Culturally competent care is another hugely important piece of the breastfeeding equity puzzle, as is increasing the ranks of support professionals (International Board Certified Lactation Consultants, peer breastfeeding counselors, and support group leaders) who are people of color. Data clearly shows that Baby-Friendly hospitals can have a real impact on these racial and socioeconomic disparities.
Right now, the decision to breastfeed is not a realistic one for every woman, because women are still not supported by policies and programs that provide all women, regardless of socioeconomic status, with education, support, and control over their bodies and reproductive health. Baby-Friendly hospitals can begin to change that.
Of course, Baby-Friendly hospitals are not a panacea for America’s myriad breastfeeding ills; it’s far from a perfect system. One of the ten steps includes eschewing pacifiers. The true effects on the breastfeeding relationship also are being called into question with recent research. And what about, as was covered in a 2014 Slate piece, women who don’t want to breastfeed or who feel pressured or guilted into it by medical staff? If you give birth at a Baby-Friendly hospital, are you required to breastfeed? Absolutely not. After all, forcing women into doing something, no matter the circumstances, is not responsible health care. But advocates for Baby-Friendly say that the majority of women really do want to breastfeed.
Kimarie Bugg explains: “What we know is that 79 percent of women of childbearing age in the United States intend to breastfeed. I have been a professional nurse for 37 years working in underserved communities with vulnerable children. What I hear from women of color is ‘Why didn’t someone tell me about all these benefits?’”
The Baby-Friendly Hospital Initiative isn’t about forcing women to breastfeed. It’s about making a better system so all families have an equal playing field in breastfeeding support. To be sure, it will be difficult to get more hospitals, and more hospitals that serve at-risk populations, to actually become Baby-Friendly. There’s no way to guarantee that underserved communities will have access to Baby-Friendly certified hospitals (or indeed, hospitals that practice any of the ten steps), especially as hospitals in communities of color continue to close. But working toward Baby-Friendly care as the standard rather than the exception to the rule is a strong step to achieving equity.

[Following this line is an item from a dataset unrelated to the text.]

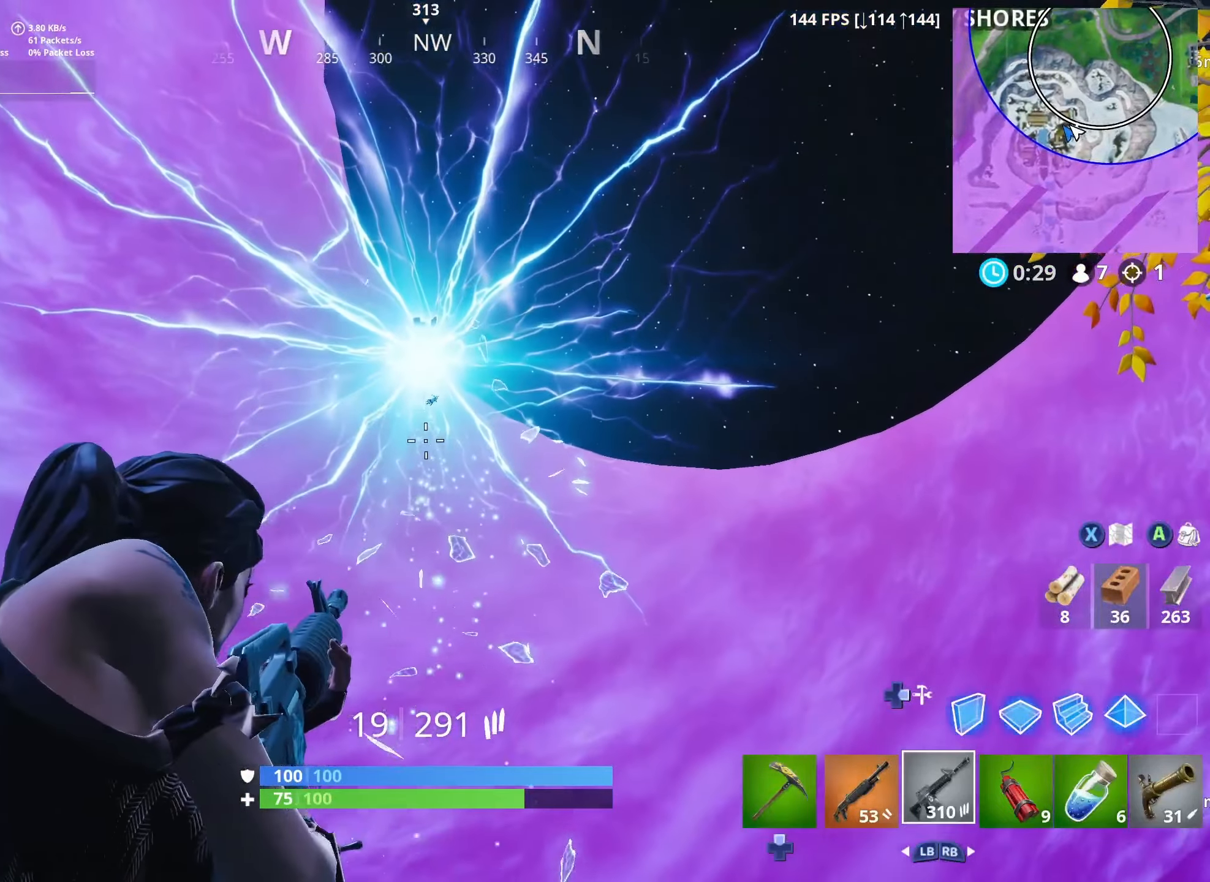
{"buttons": ["L2", "R2"], "left_stick": "center", "right_stick": "center", "events": [[283, "L2", "down"], [367, "R2", "down"]]}
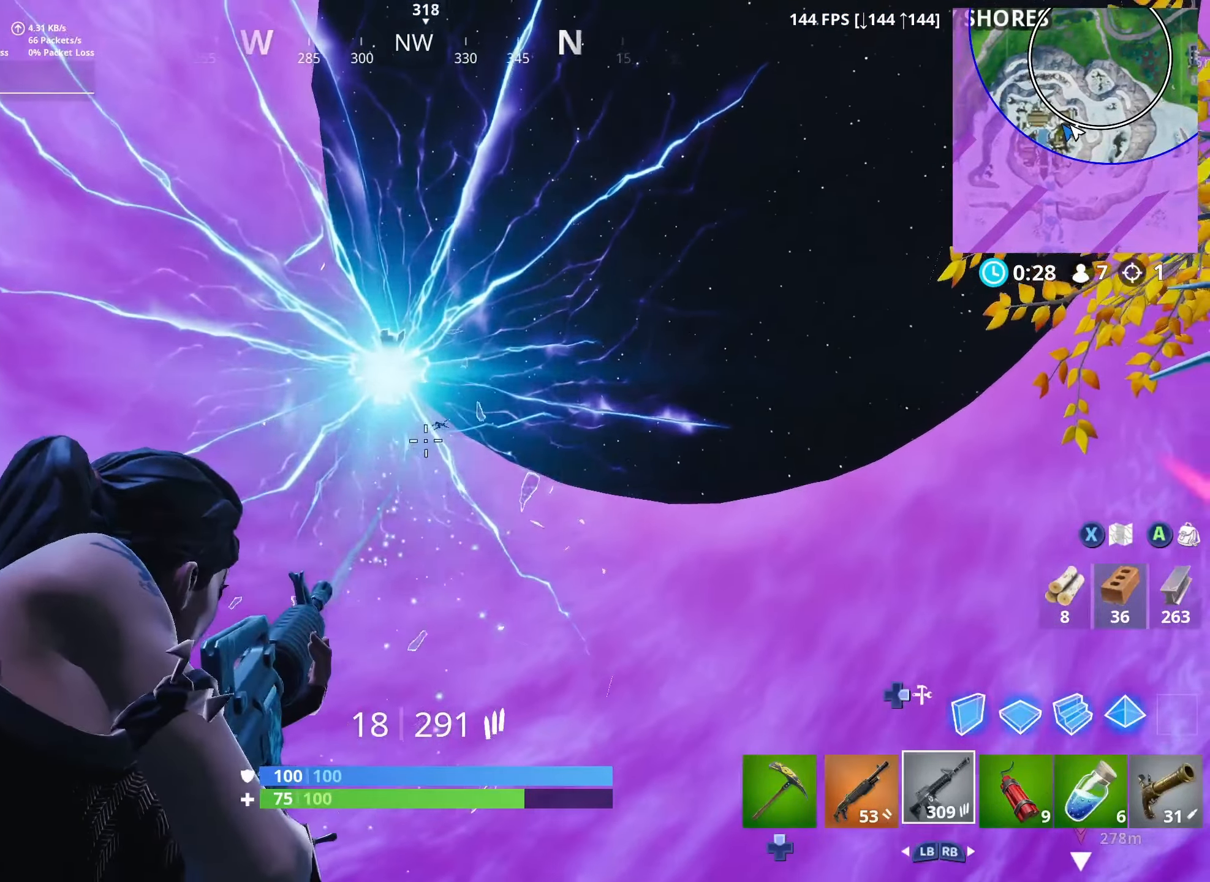
{"buttons": [], "left_stick": "center", "right_stick": "right", "events": [[17, "L2", "up"], [17, "R2", "up"], [183, "L2", "down"], [267, "R2", "down"], [300, "right_stick", "right"], [400, "R2", "up"], [450, "L2", "up"]]}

Currently, there are 286 hospitals and birthing centers in the United States that are designated Baby-Friendly, representing around 13 percent of births in our country. That’s a start—but it’s not enough. More Baby-Friendly hospitals means better care from the ground up, an important building block in the overall strategy to increase systemic support for breastfeeding. When the system is more supportive, women have the information—and the right—to make the best feeding decisions for themselves, their babies, and their families.